Tecnologia brasileira perderá espaço na
exploração do pré-sal
João Villaverde
O Estado de S. Paulo - 13/10/2013
Nos discursos
oficiais, a exploração e produção de petróleo e gás no campo de Libra, no pré-sal,
vai propagar uma nova onda de desenvolvimento da indústria nacional de ponta.
Porém, a Petrobrás trabalhará com critérios menos rígidos de conteúdo
sofisticado "made in Brazil".
Para evitar um recuo
político na estratégia de desenvolvimento das cadeias produtivas brasileiras,
por meio da política de conteúdo local mínimo, o governo mudou a composição dos
contratos que serão celebrados entre a União e os consórcios vencedores do
leilão previsto para o dia 21.
Itens com alto valor
tecnológico agregado perderam força, enquanto a obrigatoriedade mínima de
requisitos mais simples para a operação no pré-sal foram elevados. Ao final
dessa "contabilidade criativa", o governo conseguiu manter no
primeiro contrato de partilha do petróleo (que será firmado após o leilão de
Libra) os mesmos 37% de conteúdo local mínimo na fase de exploração e de 55% na
etapa de produção verificados nos contratos em vigor, feitos sob o regime de
concessão.
Para isso, a exigência
de "engenharia básica" nacional, que nos contratos antigos era de
50%, no pré-sal saltará a 90%. Por outro lado, o uso de "sistema de
controle submarino" nacional na etapa de coleta da produção, altamente
sofisticado, caiu de 50%, nos contratos antigos, para 20% no pré-sal
Ao analisar os dados
reunidos pelo Estado, Adriano Pires, especialista no setor de petróleo e
diretor do Centro Brasileiro de Infraestrutura (CBIE), disse que a mudança na
composição das planilhas demonstra um esforço do governo para não abrir mão da
política de incentivar o conteúdo nacional. "O governo se esforçou para
manter os números idênticos na exigência de conteúdo brasileiro, mas afrouxou
nos detalhes." De acordo com Pires, a decisão faz sentido para a
Petrobrás, que será a operadora única do bloco de Libra. "Ela precisa
explorar e produzir, e sem a obrigação de fazer com produto nacional, ela fica
menos refém de atrasos na entrega ou de itens mais caros", disse Pires.

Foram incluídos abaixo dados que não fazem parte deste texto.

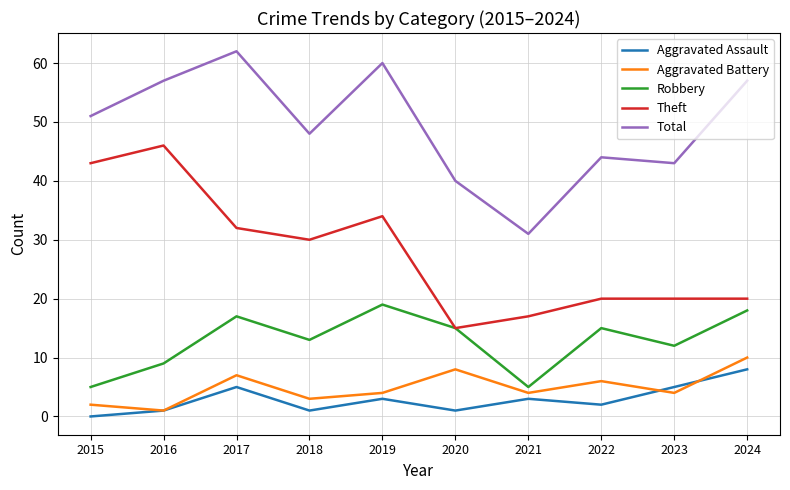

Does the chart display data point markers on the line(s)?

No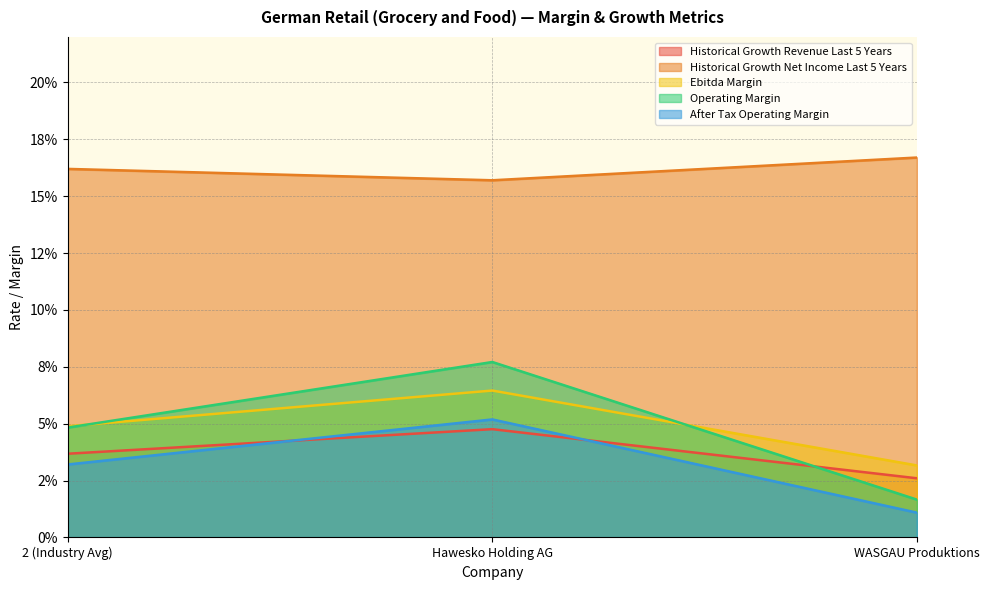

What are all the series names shown in the legend?

Historical Growth Revenue Last 5 Years, Historical Growth Net Income Last 5 Years, Ebitda Margin, Operating Margin, After Tax Operating Margin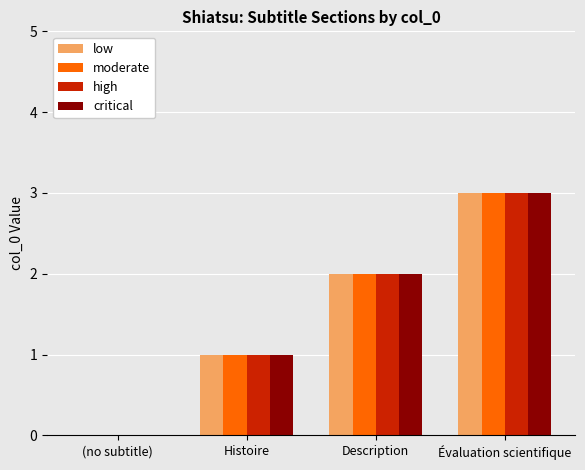

The value of low at Évaluation scientifique is 3. True or false?

True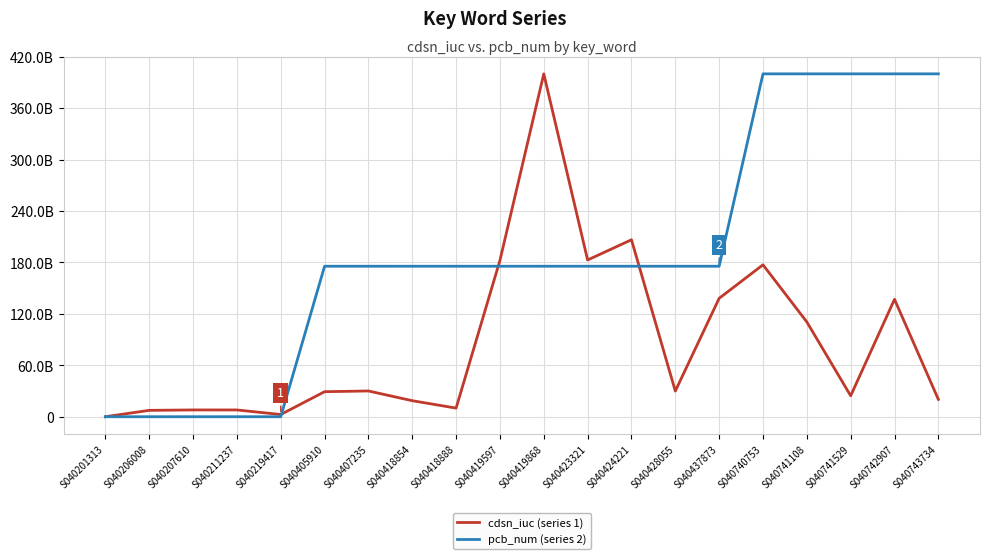

At which label does cdsn_iuc (series 1) first exceed 29932324780?

S040407235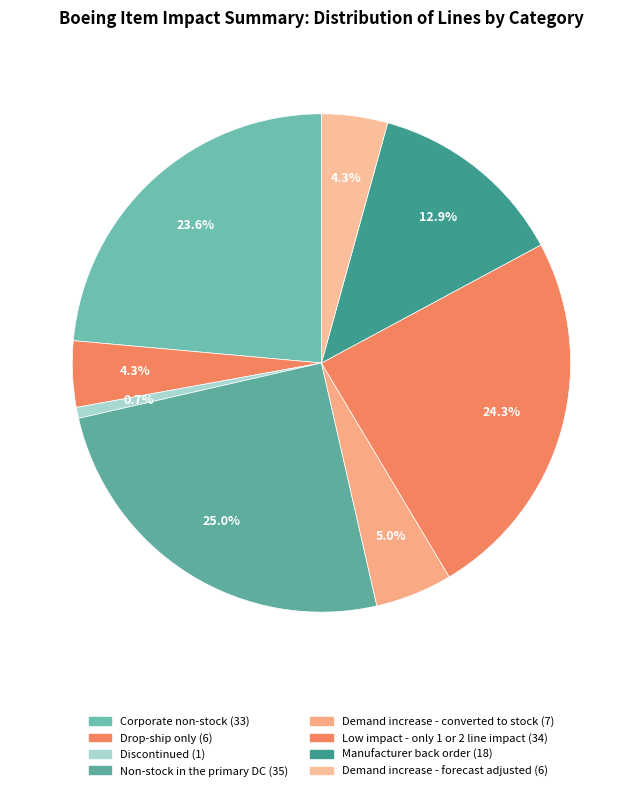

What is the total percentage of Low impact - only 1 or 2 line impact and Manufacturer back order?

37.1%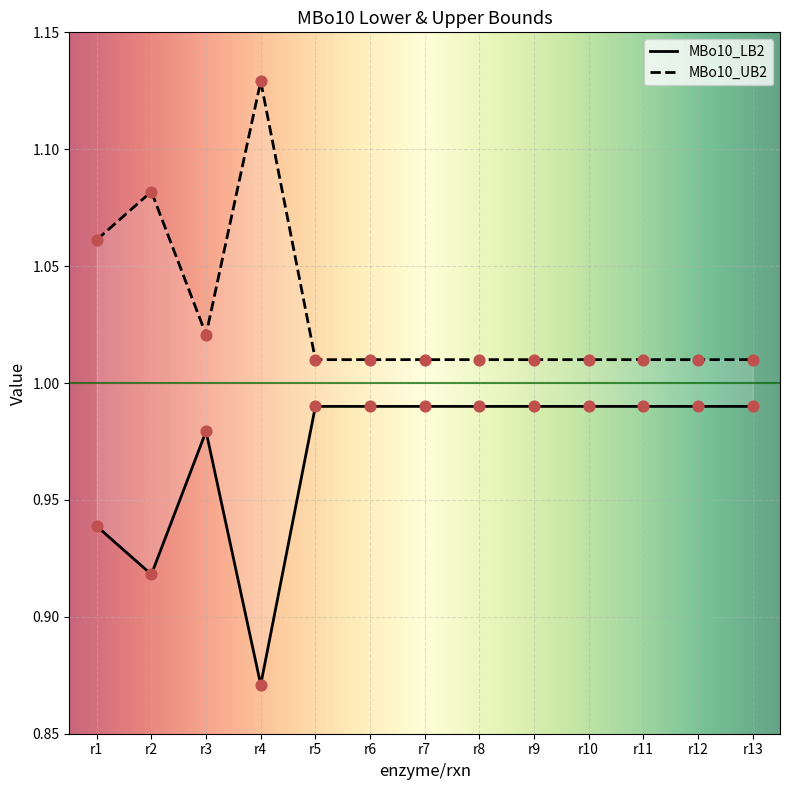

At which category is the sum across all series the highest?

r4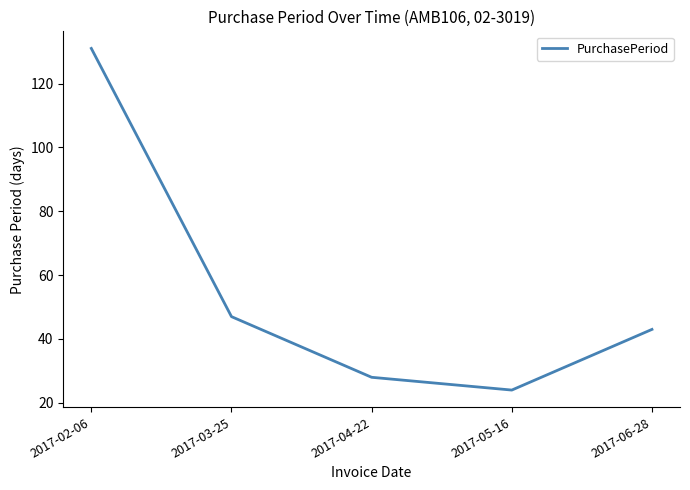

Reading left to right, list all the values displayed in this chart.

2017-02-06=131	2017-03-25=47	2017-04-22=28	2017-05-16=24	2017-06-28=43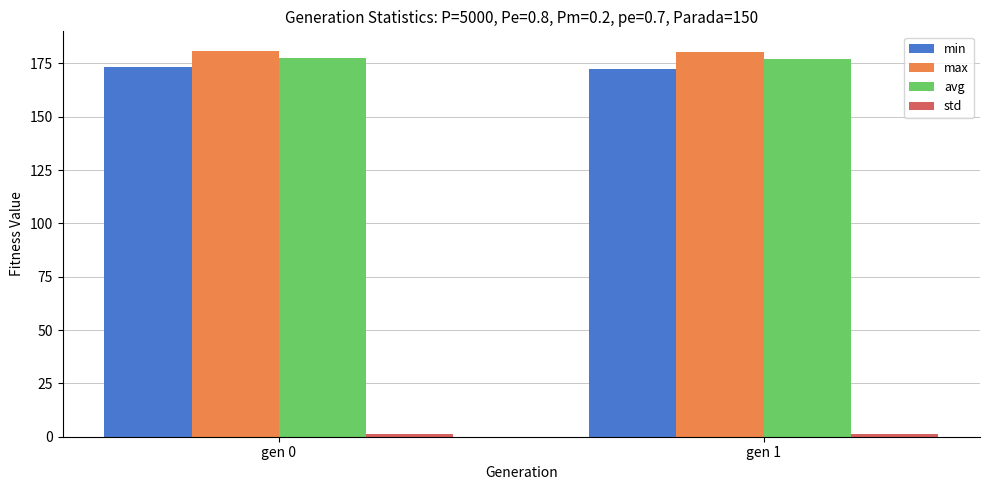

What is the average value of the max series?

180.7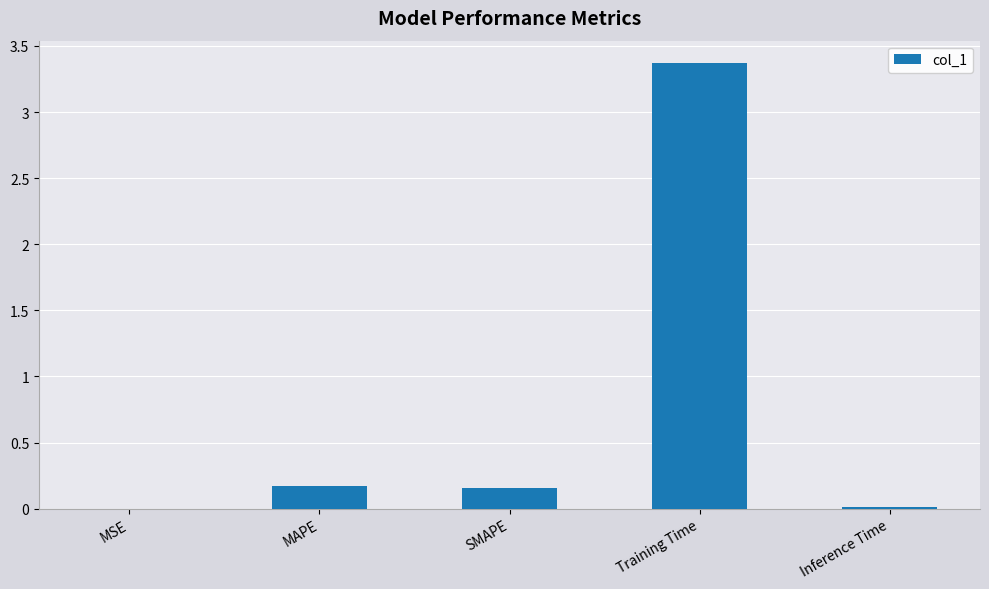

What is the sum of all values?

3.7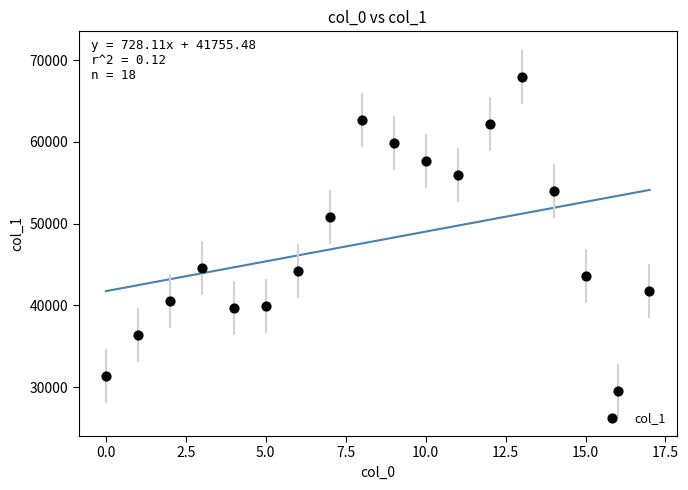

What Y value in the scatter plot is closest to 48784?

50807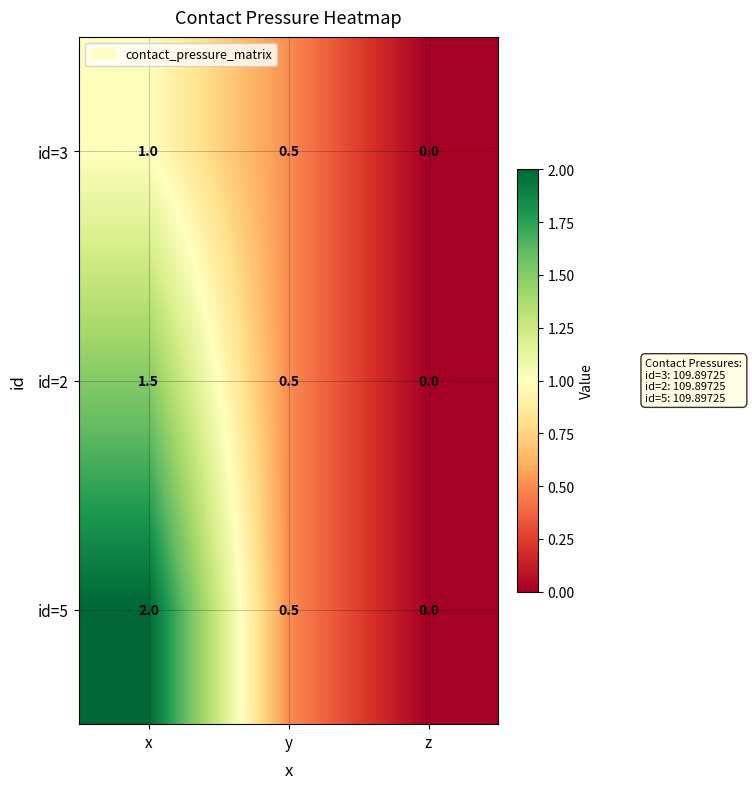

At x, list the series in order from smallest to largest.

id=3, id=2, id=5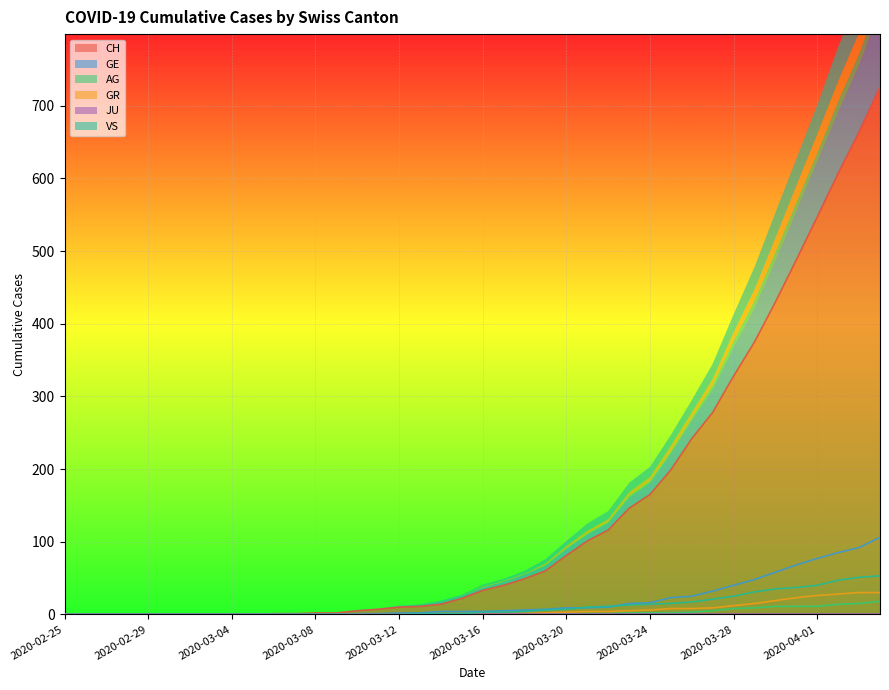

What is the maximum value for VS?

53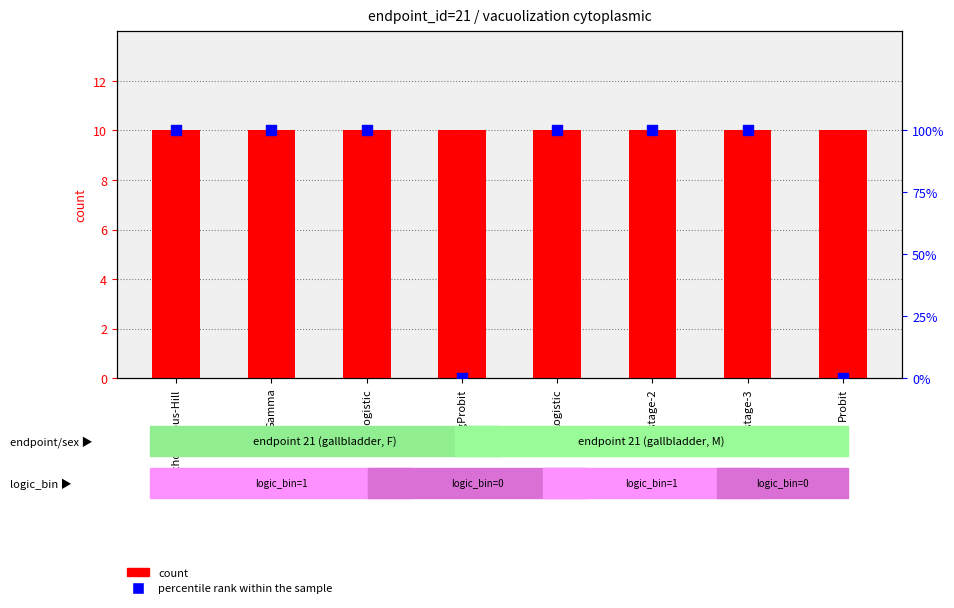

What is the total value across all series at Probit?

10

"A política de conteúdo nacional, inaugurada pelo Lula em 2003, é
importante. Mas o governo sempre confundiu conteúdo nacional com reserva de
mercado."
Mantra. Quando
deu posse a Graça Foster na presidência da Petrobrás, em fevereiro de 2012,
Dilma Rousseff entoou o mantra de se aproveitar grandes contratos para agregar
valor à indústria nacional.
"A decisão do
presidente Lula de que as compras de navios, plataformas, sondas e equipamentos
pela Petrobrás deveriam ser orientadas por um percentual produzido no nosso
mercado interno, gerando empregos e conhecimentos no Brasil, ajudando a
consolidar setores produtivos, mostra que essa estratégia é vencedora. As
compras da Petrobrás preferencialmente no Brasil são, sem dúvida nenhuma,
vantajosas para a empresa e para o País, e traduzem à perfeição o conceito que
defendemos de uma participação das atividades da Petrobrás como indutora do
desenvolvimento de setores industriais no Brasil", disse, na ocasião.
Para Luiz Pinguelli
Rosa, professor da UFRJ e ex-presidente da Eletrobrás, que também trabalhou com
política de absorção de tecnologia para o parque industrial local, a mudança na
composição dos compromissos de conteúdo nacional é "evidente", e pode
ser resultado de um esforço do governo e da Petrobrás para "compatibilizar
as exigências normais com o quadro específico do pré-sal, onde há uma
tecnologia mais complexa envolvida na operação".
De acordo com Pinguelli,
a maior abertura para participação estrangeira no fornecimento à
Petrobrás não é algo necessariamente ruim. "Falamos de exigência mínima,
ou seja, se a cadeia produtiva brasileira for capaz de entregar,- o porcentual
será maior. Além disso, a elevação para 90% de engenharia básica brasileira é
ótima, porque sinaliza que a concepção geral da operação será feita no
País."
Uma fonte graduada do
governo afirmou ao Estado que os patamares de conteúdo local para a operação do
pré-sal foram definidos após 27 reuniões em Brasília entre a Petrobrás, que
elencou a necessidade de equipamentos e serviços que serão usados, e a cadeia
de fornecedores, que levantou a capacidade de produção total.
"O que está no contrato é
consenso entre as partes envolvidas. Quem vai comprar e quem vai vender concorda
com esses números", disse a fonte do governo.